I Am Love

It's been almost twenty-four hours since seeing Luca Guadagnino's film I Am Love, and over that course of that time my feelings about the film have started to gel. While walking out of it I didn't know what to think, and was kind of frustrated, but as I've thought back on it my opinion has gone up somewhat. I liked it, but still have some reservations.

The film deals with a bourgeoisie family in Milan. We begin at a birthday dinner for the patriarch, a man who owns a textile factory. He uses the occasion to hand over the reins to his son and grandson. His daughter-in-law (Tilda Swinton), is a Russian woman who has become totally assimiliated into the Italian life-style.

I knew almost nothing about this film going in, and I'm glad I didn't, because I had no idea where it was going. It was almost an hour into the film before the conflict arose. Up until that time it was a not uninteresting look at the members of the family, focusing on Swinton, and somewhat less on her son Edo and daughter Betta, who was in school in London and dealing with her sexuality.
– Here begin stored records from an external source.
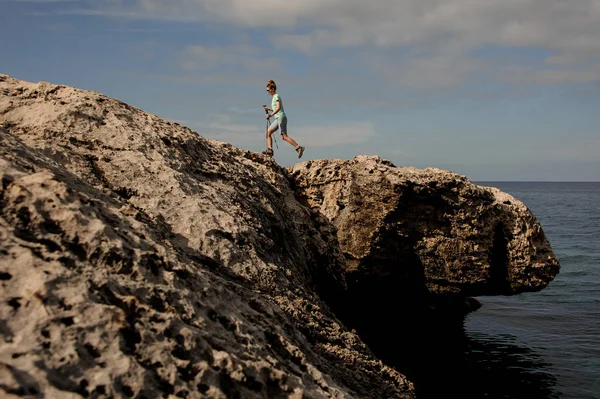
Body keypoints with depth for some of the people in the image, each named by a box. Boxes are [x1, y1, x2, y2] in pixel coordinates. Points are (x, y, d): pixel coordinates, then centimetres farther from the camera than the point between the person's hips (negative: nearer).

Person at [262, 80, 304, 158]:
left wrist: (271, 115, -28)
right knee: (268, 132, 5)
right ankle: (270, 150, -1)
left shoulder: (276, 96, -8)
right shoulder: (274, 97, 20)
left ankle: (299, 148, -15)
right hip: (278, 119, 10)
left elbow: (278, 108, -22)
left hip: (281, 117, -10)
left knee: (284, 136, -14)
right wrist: (268, 109, 15)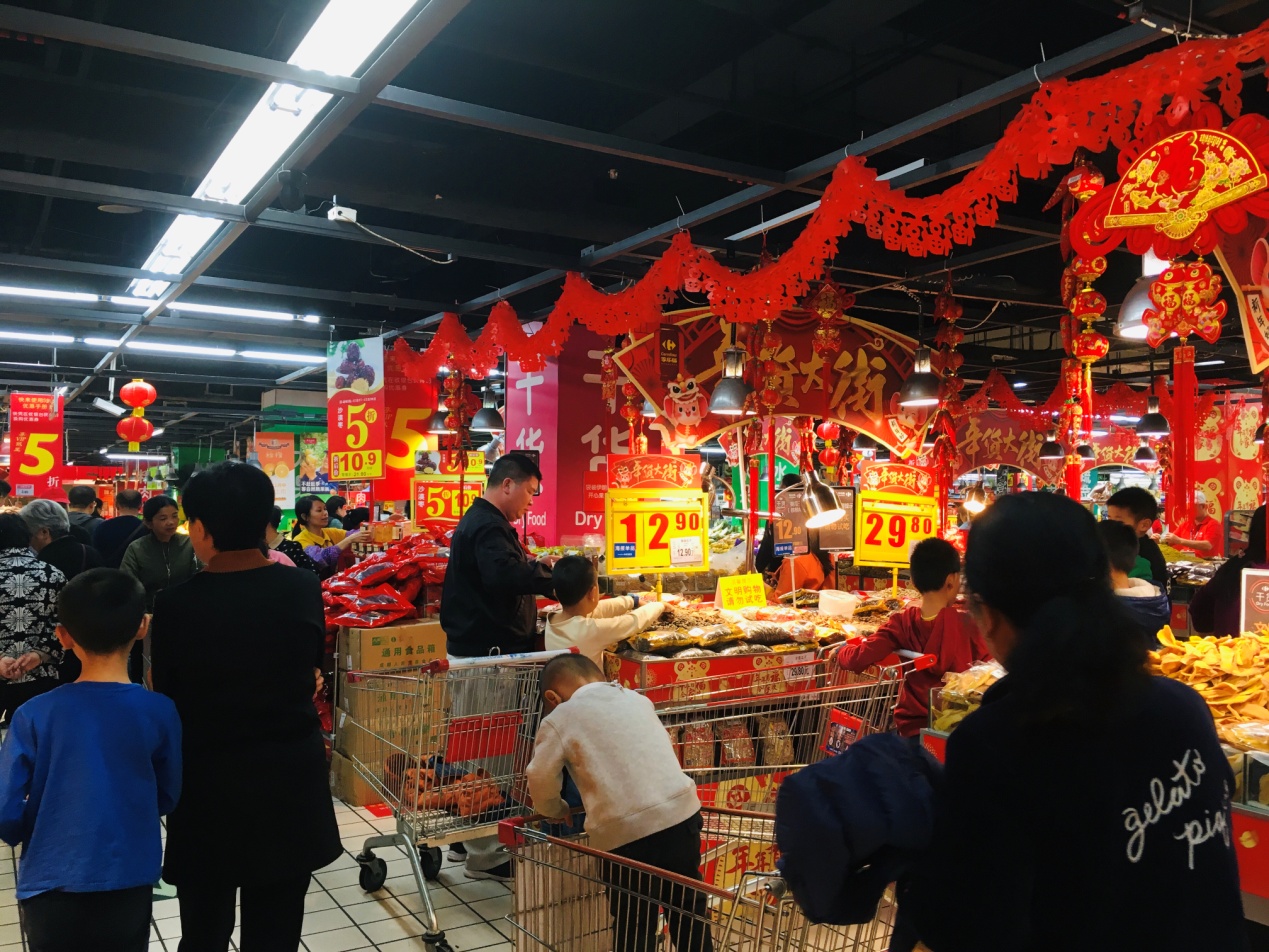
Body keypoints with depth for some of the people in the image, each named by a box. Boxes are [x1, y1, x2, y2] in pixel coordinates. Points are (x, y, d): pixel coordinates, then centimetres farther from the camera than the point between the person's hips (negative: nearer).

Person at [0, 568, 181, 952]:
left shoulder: (34, 716, -14)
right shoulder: (160, 712, -12)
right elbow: (167, 798, 1)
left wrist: (39, 829, 11)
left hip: (53, 887, 0)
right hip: (130, 884, 0)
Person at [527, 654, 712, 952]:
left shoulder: (558, 719, 4)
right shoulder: (637, 699, 17)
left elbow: (541, 781, 1)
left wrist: (558, 812, 22)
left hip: (622, 831, -4)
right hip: (681, 812, 5)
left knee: (633, 924, 13)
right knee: (689, 908, 22)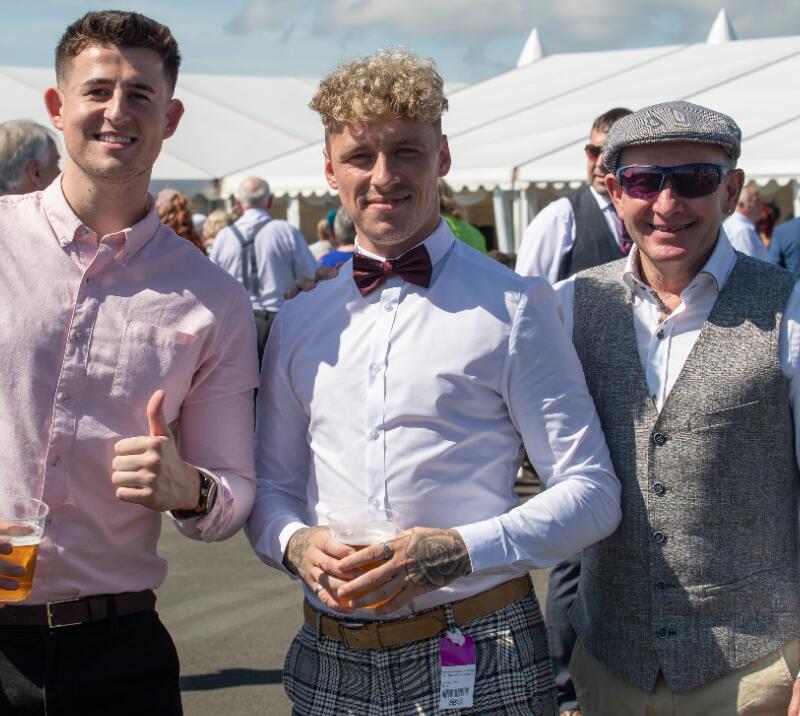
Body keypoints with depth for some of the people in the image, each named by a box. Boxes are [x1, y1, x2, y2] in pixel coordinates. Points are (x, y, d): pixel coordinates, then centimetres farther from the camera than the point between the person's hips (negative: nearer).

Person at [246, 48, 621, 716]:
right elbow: (272, 485, 16)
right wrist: (294, 542, -7)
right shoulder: (300, 322, 10)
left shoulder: (514, 306, -3)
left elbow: (592, 493, -6)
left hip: (481, 660, -3)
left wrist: (459, 551, -20)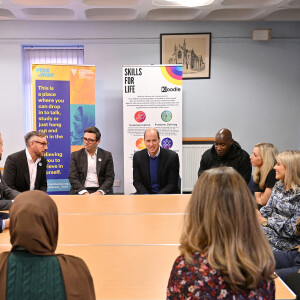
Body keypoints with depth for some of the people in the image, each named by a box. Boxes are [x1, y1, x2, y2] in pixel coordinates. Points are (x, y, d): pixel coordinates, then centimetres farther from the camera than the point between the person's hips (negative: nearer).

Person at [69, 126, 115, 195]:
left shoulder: (107, 155, 9)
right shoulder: (75, 155, 9)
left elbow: (110, 178, 3)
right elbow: (73, 177, 1)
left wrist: (99, 192, -14)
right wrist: (84, 193, -15)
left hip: (100, 190, 0)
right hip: (80, 191, 0)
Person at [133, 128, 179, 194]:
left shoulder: (172, 156, -11)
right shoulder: (137, 156, -2)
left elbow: (172, 184, -9)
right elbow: (137, 181, 2)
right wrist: (146, 195, -16)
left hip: (167, 194, -2)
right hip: (146, 193, 2)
A secondary character, Edo's friend Antonio, a chef, then moves to the forefront. I won't say more, but the plot development isn't particularly novel. The climax of the film is quite melodramatic, and recalls a kind of stodgy moralism from the nineteenth-century. Indeed, the name of Tolstoy is dropped during the course of the film, perhaps as a link to Anna Karenina. Like that novel, the trangression of adultery is dealt with harshly, and a character is made to suffer tragedy as punishment.

The film does have more layers than a simple tale of adultery, though. There's a great deal about business, as the family considers selling the company to make it more global (this is represented by a buyer who is both an American and a Sikh--certainly exotic for Italy). But the most dominant theme of the film is food as a metaphor for love. Two dinner parties bookend the film, and there is much made of the preparation of food. A dish of prawns triggers lust in one character, while a Russian fish dish turns out to be a huge plot point. Though it isn't as prevalent here as films such as Big Night or Babette's Feast, if the Food Network ever started running films they could show I Am Love.

Guadagnino's camera work is at times startling. It borders on film-school preciousness but ultimately avoids it, as he uses many quick cuts and closeups. He also makes great use of the weather, as the film starts in winter (I would have never dreamed it could snow in Milan) and then culminates in a drowsy summer in the mountains. Of course he also makes great use of the prodigious talents of Swinton, who gives a very restrained but percolating performance. She is certainly one of the best actresses working today.